■ DIRECTIONS FOR THIS TASK ■
How would you translate this sentence from the Lerwick Harbour report below into Spanish: "The reduced ferry and cruise ship traffic meant the number of passengers dropped 12.2% to 54,493."?

:: PROVIDED PASSAGE

Lerwick Harbour attracted increased cargo in the first half of this year, with port users shipping 402,803 tonnes to-and-from Shetland’s main commercial port, up 13% on the same period in 2006.

The continuing increase in oil-related vessels saw these arrivals increase 53% at 281 and tonnage up 73.5% at 915,455 gross tonnes. The total number of arrivals, at 2,320, was down 4.1% on the first six months of 2006, while the tonnage reduced by 10.5% to 4,593,977 gross tonnes.

The main factors were fewer calls by Smyril Line’s roll-on/roll-off ferry, Norrona; cruise ships and the two NorthLink roll-on/roll-off ferries being temporarily out-of-service for upgrading.

The marked trend to larger, but fewer vessels was ongoing  and meant busier times for the port’s pilots, with services provided for 622 movements, a rise of 72.3%, with the tonnage of ships piloted up 52% to 2,286,193 gross tonnes. 

The reduced ferry and cruise ship traffic meant the number of passengers dropped 12.2% to 54,493.

Fish landings recovered from the early cessation of last year’s mackerel season and rose 18.6% to 60,842 tonnes, with the value up 19.4% to £28.6 million.

Whitefish totalled 4,771 tonnes, worth £6.9 million, down 0.25% on volume and up 4.5% on value, with the price per tonne increasing by 4% to £1,448. Pelagic landings, at 25,706 tonnes and £16 million, were up 13.7% on volume and 8.8% on value.

There was also an increase in industrial landings at the Heogan fishmeal and fish oil plant, with 30,232 tonnes, valued at £5.2 million, up 27.6% on volume and 160% on value.

Sandra Laurenson, Chief Executive of Lerwick Port Authority, commented: “The statistics reflect the wide range of traffic using the port and the variety of influences on activity.

“Oil-related cargo, deliveries of fuel and frozen fish exports were the main features of the upturn in cargo, and there was another strong performance by the fishing industry. With encouraging signs across the sectors, a busy second half of the year is expected.”

::::
:: ENTRIES PROVIDED

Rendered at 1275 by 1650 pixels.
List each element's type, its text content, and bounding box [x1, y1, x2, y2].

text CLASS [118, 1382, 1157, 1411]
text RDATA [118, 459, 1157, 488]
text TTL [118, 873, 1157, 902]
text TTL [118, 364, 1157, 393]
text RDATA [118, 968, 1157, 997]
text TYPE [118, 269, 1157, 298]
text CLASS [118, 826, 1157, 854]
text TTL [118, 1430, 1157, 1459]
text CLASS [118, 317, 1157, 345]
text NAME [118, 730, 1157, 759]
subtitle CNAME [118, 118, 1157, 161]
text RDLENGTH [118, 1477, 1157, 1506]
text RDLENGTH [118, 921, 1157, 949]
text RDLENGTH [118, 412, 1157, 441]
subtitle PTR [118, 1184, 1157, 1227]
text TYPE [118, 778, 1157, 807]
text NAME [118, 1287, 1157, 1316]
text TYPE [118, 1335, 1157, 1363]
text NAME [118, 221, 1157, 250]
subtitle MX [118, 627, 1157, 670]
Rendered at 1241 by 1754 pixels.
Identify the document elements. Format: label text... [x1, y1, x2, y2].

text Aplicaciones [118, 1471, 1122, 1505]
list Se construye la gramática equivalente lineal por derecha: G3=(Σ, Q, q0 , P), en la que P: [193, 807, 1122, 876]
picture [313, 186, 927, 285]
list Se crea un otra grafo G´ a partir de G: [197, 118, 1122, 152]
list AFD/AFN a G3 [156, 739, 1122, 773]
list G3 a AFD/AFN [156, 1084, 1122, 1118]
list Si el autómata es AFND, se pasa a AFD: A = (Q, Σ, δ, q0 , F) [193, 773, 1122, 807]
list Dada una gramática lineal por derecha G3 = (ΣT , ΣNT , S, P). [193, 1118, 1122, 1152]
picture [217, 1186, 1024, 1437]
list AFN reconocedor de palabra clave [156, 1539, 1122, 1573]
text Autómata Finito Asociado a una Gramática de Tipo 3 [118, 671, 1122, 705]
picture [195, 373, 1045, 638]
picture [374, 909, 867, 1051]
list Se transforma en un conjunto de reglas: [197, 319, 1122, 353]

::::

■ EXPECTED ANSWER ■
La reducción del tráfico de transbordadores y cruceros hizo que el número de pasajeros descendiera un 12,2 %, hasta 54.493.